I tentatively contacted the press office, hoping to get some publicity so that we could get the general public to help us find another rare lefty snail. The response was almost immediate – before the end of the day, we had a plan in place and an agreement from the Radio 4 Today programme for an interview. Following the interview, which took place live in the studio with Jeremy crawling over John Humphrys’ hand (Nick Robinson: “Don’t squash him”), the story rapidly escalated. Minutes later, the photo that I took the day before was on the front page of the BBC website. I was in demand for newspaper, radio and television articles, conducting 10 interviews in the space of an hour in a BBC booth for regional and international press. I also went into the BBC Nottingham studios to give an interview for East Midlands Today, and also featured on a several comedy shows, going back to London to film No Such Thing As The News, and finally ending the week with a mention on Have I Got News For You. Not something I expected to happen in the preceding week, but I hope that we communicated some science (including issues such frequency-dependent selection and inbreeding), raised the profile of the University of Nottingham, and got the message out about finding a mate for Jeremy.
Perhaps the most interesting part of this whole experience has been to contrast the impact of the press release that we put out in March with the recent quest to find a mate for our ‘lonely lefty’. Both centre on similar science – that the same set of genes contribute to snail and human asymmetry – but I think that the addition of Jeremy created an easy hook for journalists, so that it was no longer a plain “scientist finds gene” story.

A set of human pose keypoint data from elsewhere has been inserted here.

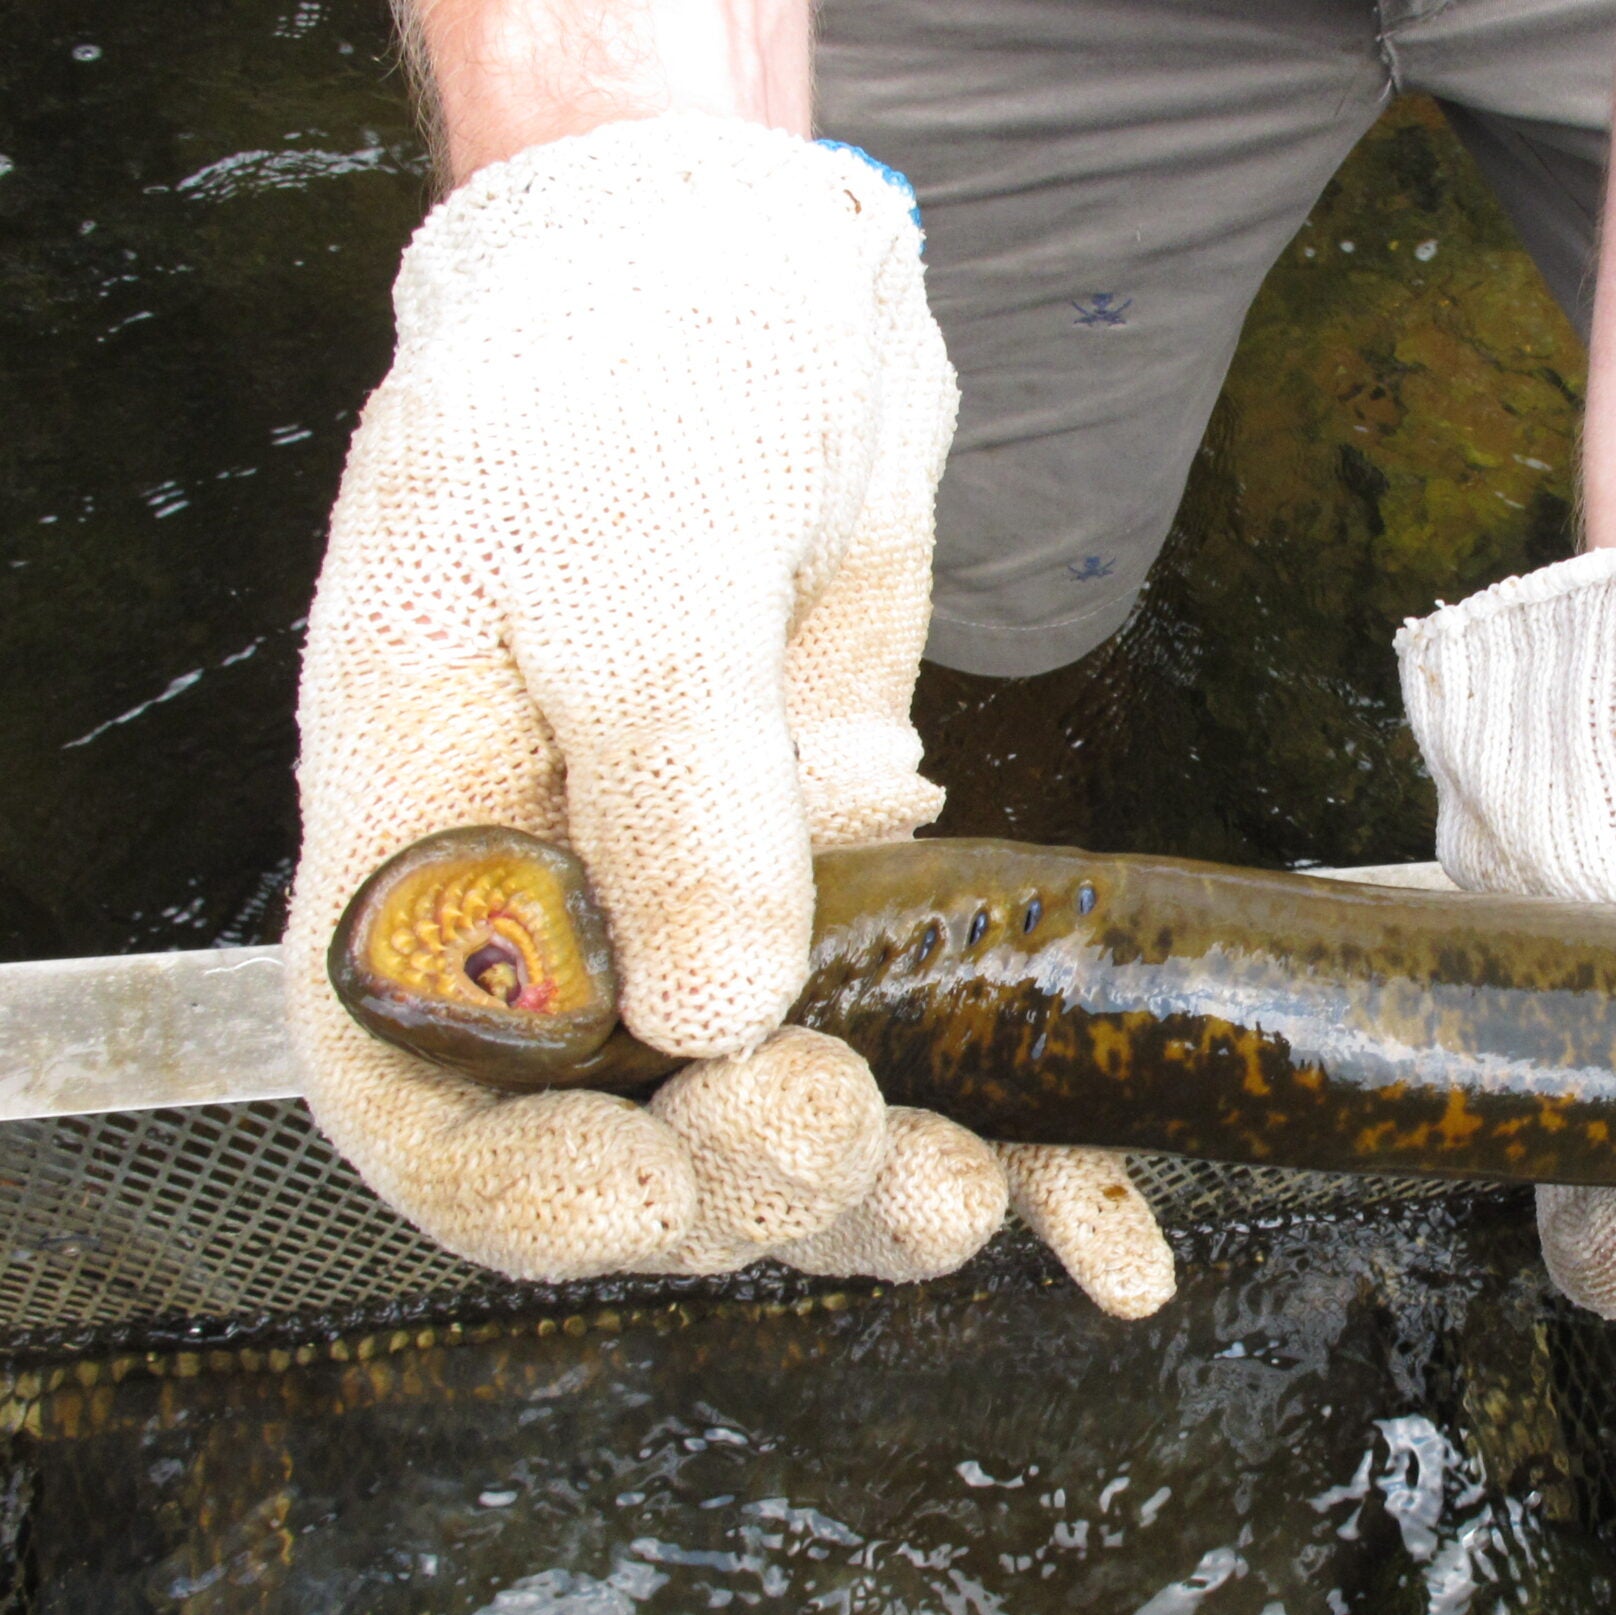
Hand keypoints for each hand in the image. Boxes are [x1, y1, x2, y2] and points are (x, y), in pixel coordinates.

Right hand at [283, 116, 1171, 1314]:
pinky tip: (1110, 1232)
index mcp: (433, 854)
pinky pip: (929, 1061)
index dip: (520, 1192)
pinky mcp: (863, 908)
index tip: (649, 1199)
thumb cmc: (625, 384)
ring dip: (883, 1195)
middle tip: (850, 1131)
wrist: (747, 298)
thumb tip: (717, 1008)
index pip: (421, 1099)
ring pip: (789, 1130)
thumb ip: (673, 782)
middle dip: (747, 1179)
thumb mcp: (632, 560)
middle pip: (632, 1142)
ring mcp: (718, 922)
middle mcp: (566, 923)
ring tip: (978, 1189)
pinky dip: (1027, 1151)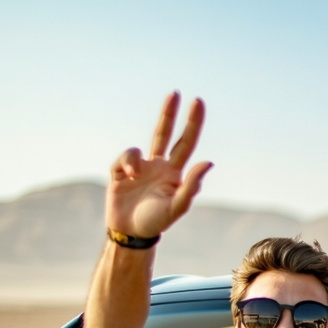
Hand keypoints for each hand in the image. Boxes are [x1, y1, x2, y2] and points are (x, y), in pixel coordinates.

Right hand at [106, 92, 212, 238]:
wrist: (130, 233)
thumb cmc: (156, 222)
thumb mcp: (177, 207)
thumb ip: (192, 186)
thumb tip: (208, 162)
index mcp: (174, 172)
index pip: (186, 143)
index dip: (193, 123)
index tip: (198, 102)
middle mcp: (158, 166)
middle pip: (164, 133)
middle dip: (169, 113)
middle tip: (176, 93)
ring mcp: (139, 168)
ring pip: (137, 148)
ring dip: (134, 159)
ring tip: (133, 177)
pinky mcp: (120, 171)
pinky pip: (124, 158)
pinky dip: (125, 164)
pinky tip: (126, 178)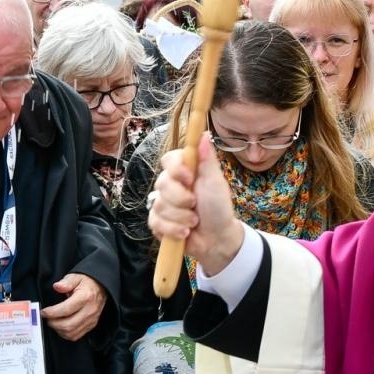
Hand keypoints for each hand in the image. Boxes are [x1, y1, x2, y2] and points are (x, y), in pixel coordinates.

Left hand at [43, 272, 105, 340]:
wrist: (101, 287)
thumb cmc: (86, 282)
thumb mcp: (75, 277)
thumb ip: (66, 282)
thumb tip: (57, 286)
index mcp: (85, 297)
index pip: (66, 309)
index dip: (52, 313)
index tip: (44, 312)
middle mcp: (90, 310)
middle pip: (68, 325)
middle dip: (53, 323)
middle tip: (47, 317)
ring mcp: (91, 320)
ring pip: (71, 333)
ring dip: (58, 330)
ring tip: (53, 322)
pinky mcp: (91, 325)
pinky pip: (76, 336)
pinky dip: (66, 334)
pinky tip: (61, 326)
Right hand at [148, 133, 244, 275]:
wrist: (217, 239)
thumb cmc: (219, 208)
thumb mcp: (216, 182)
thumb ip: (207, 159)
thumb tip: (204, 134)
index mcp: (185, 172)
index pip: (168, 159)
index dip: (176, 169)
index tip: (189, 178)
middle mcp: (171, 185)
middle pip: (162, 183)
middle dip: (181, 199)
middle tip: (195, 205)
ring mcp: (162, 203)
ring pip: (160, 205)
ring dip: (181, 217)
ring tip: (194, 222)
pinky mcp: (157, 222)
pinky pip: (155, 222)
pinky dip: (173, 229)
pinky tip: (185, 233)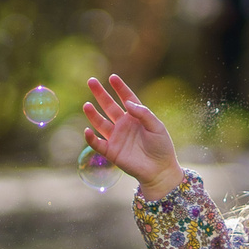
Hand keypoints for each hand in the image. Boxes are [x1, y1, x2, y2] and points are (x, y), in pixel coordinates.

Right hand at [80, 74, 182, 198]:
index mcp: (136, 117)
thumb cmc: (161, 147)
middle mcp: (124, 125)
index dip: (120, 88)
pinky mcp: (111, 152)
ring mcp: (116, 138)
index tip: (112, 77)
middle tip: (91, 81)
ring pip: (101, 123)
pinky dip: (91, 138)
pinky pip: (98, 144)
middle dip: (100, 94)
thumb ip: (143, 113)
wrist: (160, 170)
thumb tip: (127, 103)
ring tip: (86, 105)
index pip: (126, 98)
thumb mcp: (157, 127)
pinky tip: (87, 130)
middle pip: (109, 106)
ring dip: (93, 115)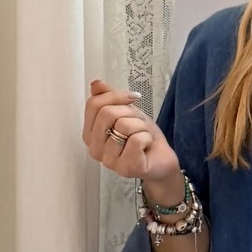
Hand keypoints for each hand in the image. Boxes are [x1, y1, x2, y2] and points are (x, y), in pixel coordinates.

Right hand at [83, 81, 182, 197]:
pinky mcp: (126, 168)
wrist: (161, 160)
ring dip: (141, 127)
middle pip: (107, 114)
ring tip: (143, 137)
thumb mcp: (125, 111)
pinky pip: (136, 140)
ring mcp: (109, 161)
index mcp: (90, 134)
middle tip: (139, 124)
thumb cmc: (142, 137)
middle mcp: (95, 149)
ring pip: (124, 126)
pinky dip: (147, 138)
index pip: (93, 105)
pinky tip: (146, 147)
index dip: (115, 95)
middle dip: (130, 112)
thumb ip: (108, 97)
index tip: (132, 97)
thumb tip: (96, 84)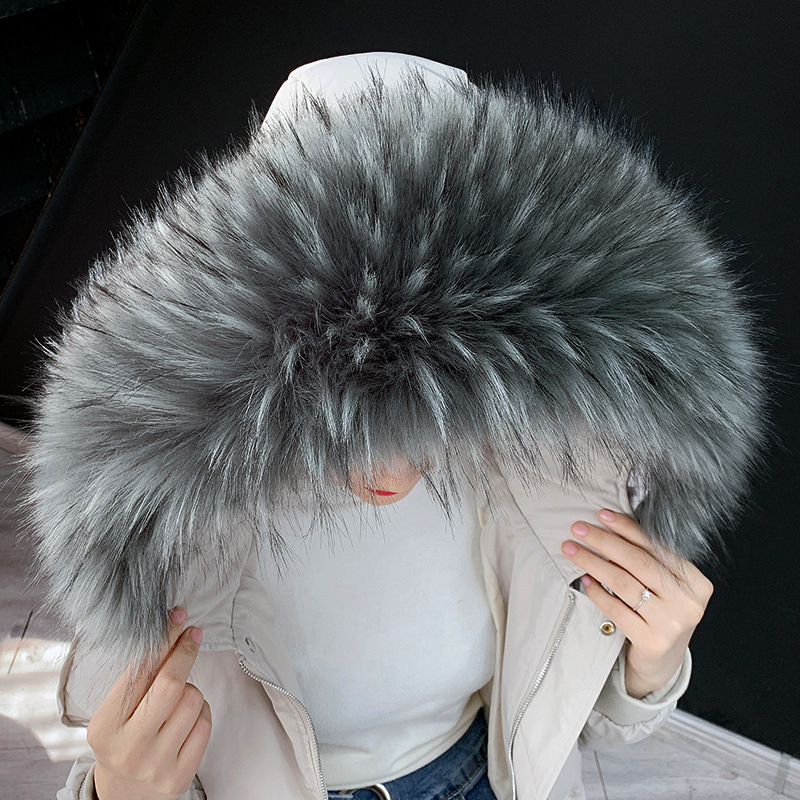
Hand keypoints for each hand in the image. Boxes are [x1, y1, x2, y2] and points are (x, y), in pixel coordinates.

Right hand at [88, 608, 210, 799]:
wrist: (123, 795)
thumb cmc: (121, 741)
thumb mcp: (115, 712)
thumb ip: (138, 679)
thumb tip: (172, 628)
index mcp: (105, 727)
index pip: (140, 672)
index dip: (163, 640)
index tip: (178, 618)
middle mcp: (129, 748)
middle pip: (170, 685)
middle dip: (185, 652)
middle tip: (193, 634)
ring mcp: (156, 765)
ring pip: (193, 700)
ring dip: (191, 689)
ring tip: (178, 698)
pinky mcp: (180, 776)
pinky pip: (205, 723)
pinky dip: (201, 711)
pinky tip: (187, 718)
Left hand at [561, 509, 713, 697]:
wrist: (663, 660)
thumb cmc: (661, 613)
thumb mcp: (666, 586)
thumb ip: (649, 560)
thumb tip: (610, 525)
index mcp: (697, 583)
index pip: (657, 547)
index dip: (627, 528)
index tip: (602, 515)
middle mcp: (688, 602)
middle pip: (638, 562)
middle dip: (604, 541)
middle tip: (579, 528)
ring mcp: (671, 624)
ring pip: (624, 583)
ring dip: (593, 562)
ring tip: (572, 550)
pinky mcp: (651, 641)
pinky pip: (616, 609)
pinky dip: (597, 591)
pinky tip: (585, 579)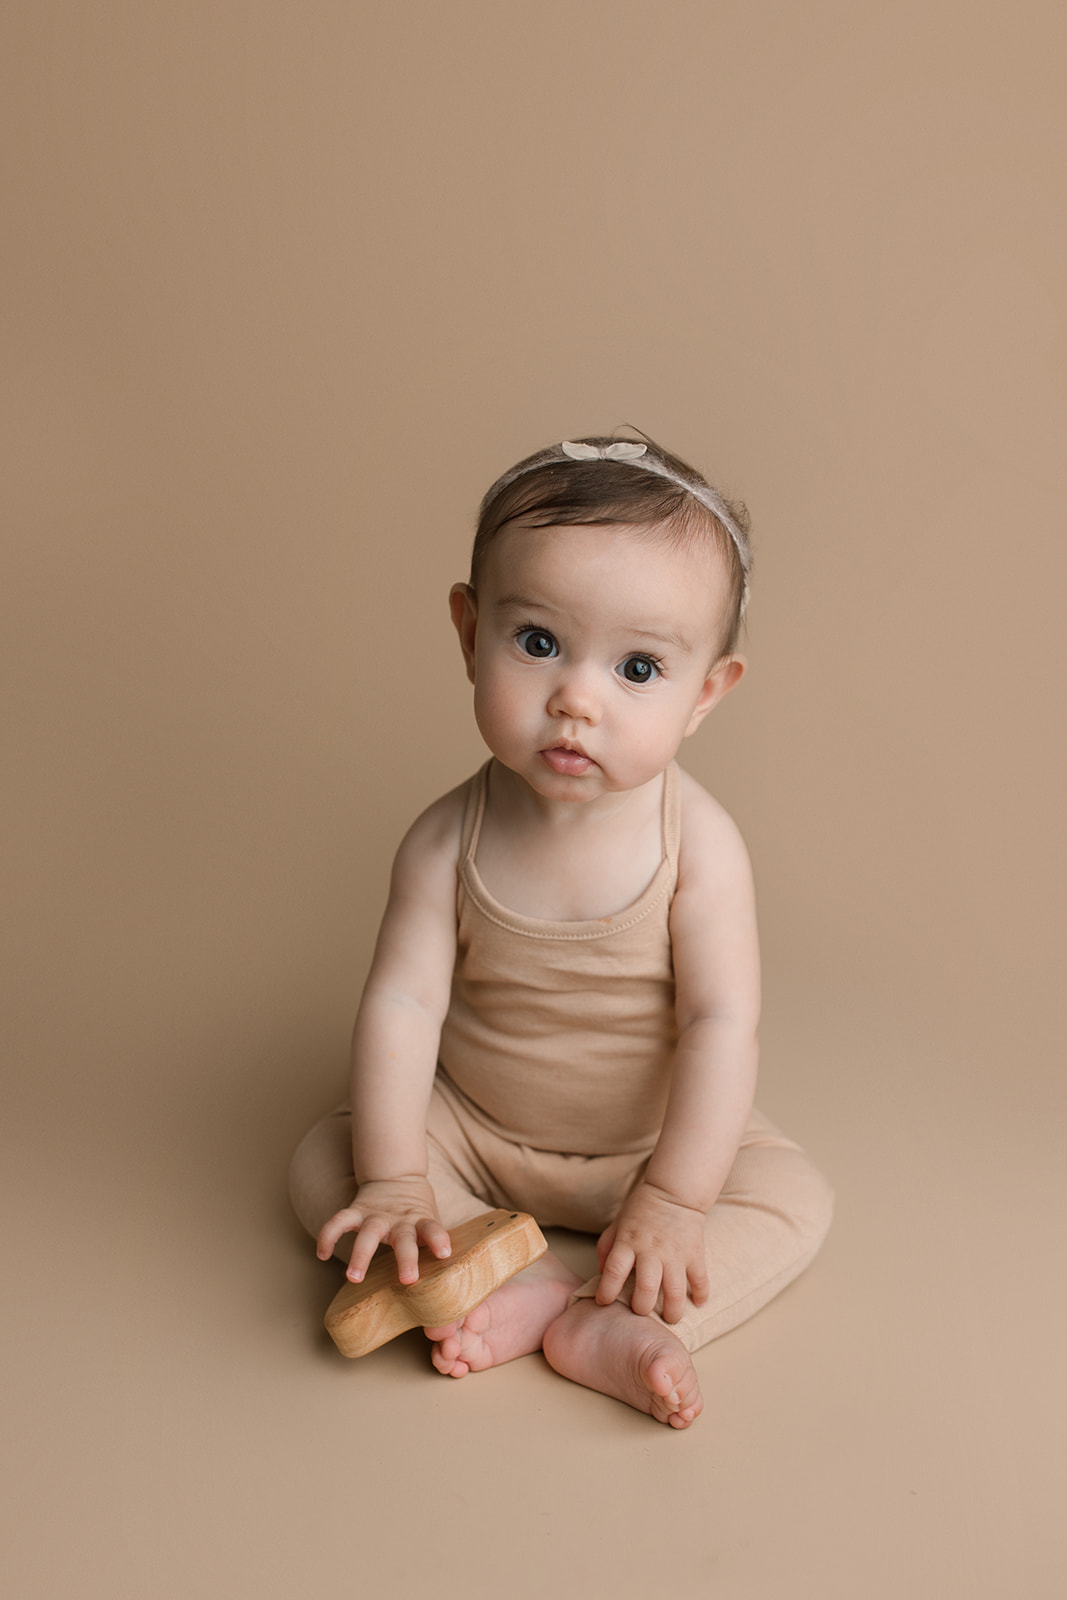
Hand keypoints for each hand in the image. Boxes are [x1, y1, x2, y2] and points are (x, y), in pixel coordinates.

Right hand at [315, 1176, 451, 1286]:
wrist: (397, 1176)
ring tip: (353, 1277)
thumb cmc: (417, 1213)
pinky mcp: (357, 1211)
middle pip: (404, 1238)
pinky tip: (321, 1253)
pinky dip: (328, 1235)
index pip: (433, 1228)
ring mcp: (376, 1215)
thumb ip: (433, 1247)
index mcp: (420, 1221)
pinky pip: (339, 1221)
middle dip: (406, 1258)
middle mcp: (400, 1220)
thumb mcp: (429, 1223)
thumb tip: (453, 1288)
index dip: (439, 1239)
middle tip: (407, 1280)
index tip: (444, 1253)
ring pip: (368, 1232)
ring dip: (361, 1254)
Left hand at [595, 1181, 708, 1324]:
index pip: (613, 1272)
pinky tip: (698, 1303)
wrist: (674, 1191)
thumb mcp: (617, 1224)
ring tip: (670, 1317)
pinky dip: (701, 1295)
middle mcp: (651, 1251)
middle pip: (645, 1288)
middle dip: (641, 1308)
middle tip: (641, 1312)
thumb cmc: (641, 1209)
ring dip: (672, 1311)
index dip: (606, 1292)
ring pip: (675, 1291)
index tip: (604, 1303)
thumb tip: (600, 1275)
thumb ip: (605, 1248)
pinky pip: (700, 1280)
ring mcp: (675, 1254)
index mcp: (628, 1243)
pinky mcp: (695, 1254)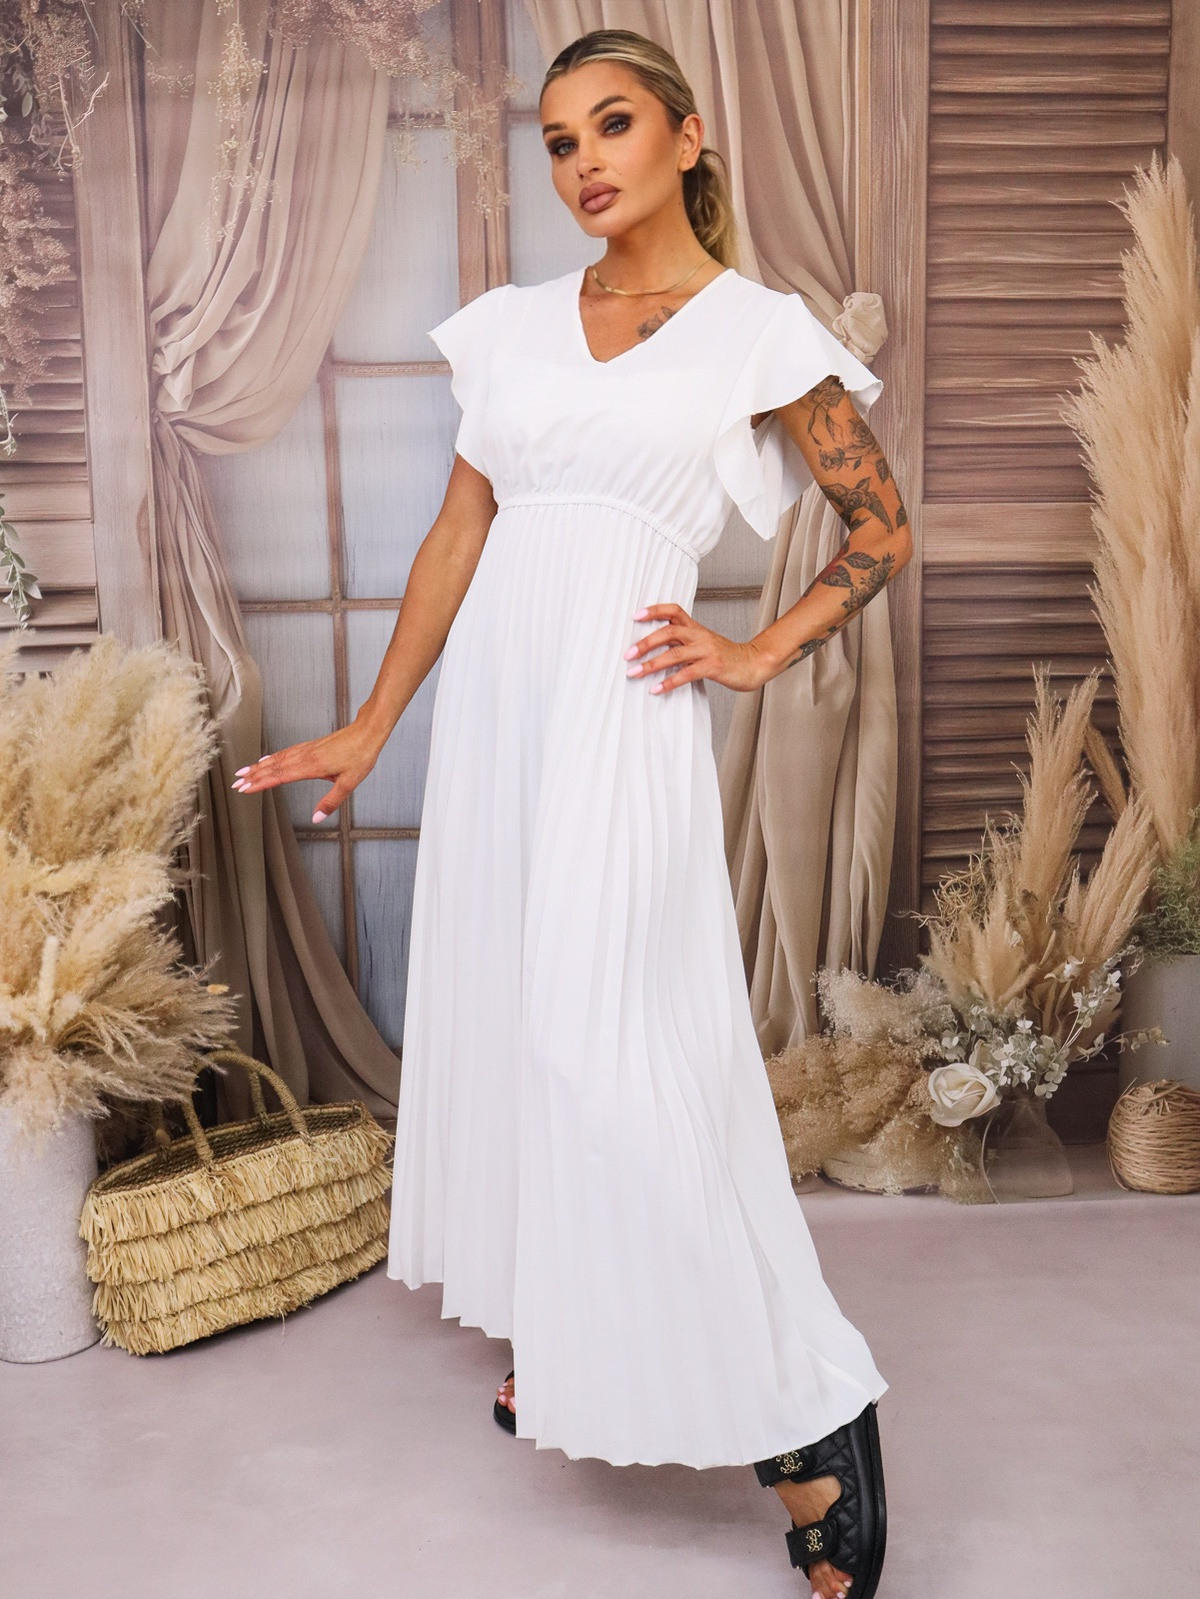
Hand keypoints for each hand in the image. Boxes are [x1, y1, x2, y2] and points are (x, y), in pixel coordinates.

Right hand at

Almost without exception, the press were very good to highlight the deeper story, that body asymmetry may be conserved between snails and humans (saying to me “yes, of course, that is what really matters here”). But, of course, the irony is that they weren’t at all interested back in March when it was just about body asymmetry … they needed Jeremy to draw the audience in.
Have we found a mate for Jeremy? Not yet – but snails are long lived and we hope that the continuing publicity will eventually lead us to find a mate, and perhaps do some real science.
I was in the anthropology museum in Cambridge yesterday and started to chat with one of the attendants about a fascinating Maori sculpture. He explained that some of the sculptures (symbolising story tellers, if I understood him correctly!) have one tongue but this one we were looking at had two. It did not symbolise ‘a forked tongue’, but one tongue telling the facts or truth of a story and the other tongue making it interesting, worth listening to. I was fascinated by that and said that this might also be a sort of parable for science communication. The problem is of course to get the two tongues ‘just right’ and avoid falling into the ‘forked tongue’ trap, which is really difficult. But in the case of Jeremy, the story telling and fact telling turned out right in the end!!